# Action item
Among the entries below, how many lines contain the string "release"? Reply with that number alone.

# Input material
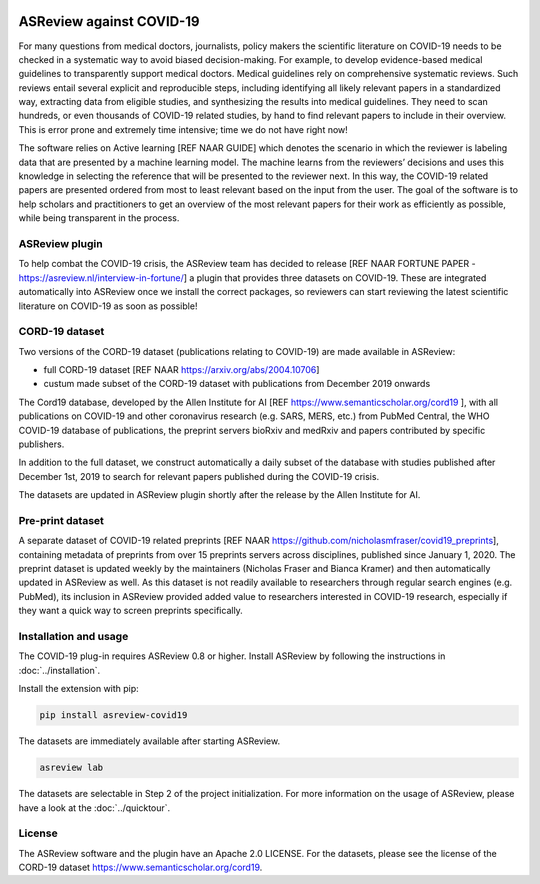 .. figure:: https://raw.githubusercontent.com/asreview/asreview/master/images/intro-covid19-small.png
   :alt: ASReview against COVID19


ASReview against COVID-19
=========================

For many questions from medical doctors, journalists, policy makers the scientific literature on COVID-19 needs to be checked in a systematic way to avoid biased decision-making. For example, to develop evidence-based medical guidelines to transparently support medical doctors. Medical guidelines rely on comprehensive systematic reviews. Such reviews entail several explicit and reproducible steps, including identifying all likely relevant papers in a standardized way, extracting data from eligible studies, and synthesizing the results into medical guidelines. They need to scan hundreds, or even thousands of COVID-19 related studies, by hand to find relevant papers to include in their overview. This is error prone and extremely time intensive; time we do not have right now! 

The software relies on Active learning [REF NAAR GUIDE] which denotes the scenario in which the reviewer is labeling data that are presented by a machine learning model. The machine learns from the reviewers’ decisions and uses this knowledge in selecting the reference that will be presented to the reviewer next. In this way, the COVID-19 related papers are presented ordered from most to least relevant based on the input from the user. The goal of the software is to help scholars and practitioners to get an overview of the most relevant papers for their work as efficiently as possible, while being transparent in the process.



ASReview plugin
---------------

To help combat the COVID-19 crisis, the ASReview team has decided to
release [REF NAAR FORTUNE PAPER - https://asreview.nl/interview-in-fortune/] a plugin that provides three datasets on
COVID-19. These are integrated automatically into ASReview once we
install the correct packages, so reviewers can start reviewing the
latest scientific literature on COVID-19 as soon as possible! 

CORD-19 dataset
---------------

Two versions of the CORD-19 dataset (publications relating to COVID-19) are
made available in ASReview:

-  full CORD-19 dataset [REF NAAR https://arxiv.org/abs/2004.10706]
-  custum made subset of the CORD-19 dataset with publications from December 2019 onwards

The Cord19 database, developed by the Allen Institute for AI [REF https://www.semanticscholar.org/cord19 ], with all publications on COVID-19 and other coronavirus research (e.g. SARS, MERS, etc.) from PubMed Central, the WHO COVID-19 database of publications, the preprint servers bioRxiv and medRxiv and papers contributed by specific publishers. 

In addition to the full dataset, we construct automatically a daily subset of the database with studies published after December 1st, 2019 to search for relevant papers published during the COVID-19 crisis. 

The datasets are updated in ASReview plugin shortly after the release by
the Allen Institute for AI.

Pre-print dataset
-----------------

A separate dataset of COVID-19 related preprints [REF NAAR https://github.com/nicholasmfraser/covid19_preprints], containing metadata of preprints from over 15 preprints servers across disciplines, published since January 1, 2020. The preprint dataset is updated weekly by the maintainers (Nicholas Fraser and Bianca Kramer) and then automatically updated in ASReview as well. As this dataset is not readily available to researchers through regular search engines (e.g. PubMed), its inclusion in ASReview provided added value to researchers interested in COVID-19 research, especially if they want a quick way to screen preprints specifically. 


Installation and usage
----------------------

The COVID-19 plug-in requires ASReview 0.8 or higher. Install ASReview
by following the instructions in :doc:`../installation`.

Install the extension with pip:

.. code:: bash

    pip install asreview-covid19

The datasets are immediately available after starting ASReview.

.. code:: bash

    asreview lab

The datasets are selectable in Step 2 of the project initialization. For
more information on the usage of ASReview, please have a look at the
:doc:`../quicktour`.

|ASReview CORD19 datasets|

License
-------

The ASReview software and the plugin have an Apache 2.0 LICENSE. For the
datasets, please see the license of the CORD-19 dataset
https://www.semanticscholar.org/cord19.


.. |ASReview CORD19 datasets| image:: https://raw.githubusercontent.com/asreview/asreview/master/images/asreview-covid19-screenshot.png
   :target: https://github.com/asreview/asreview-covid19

# Final answer
2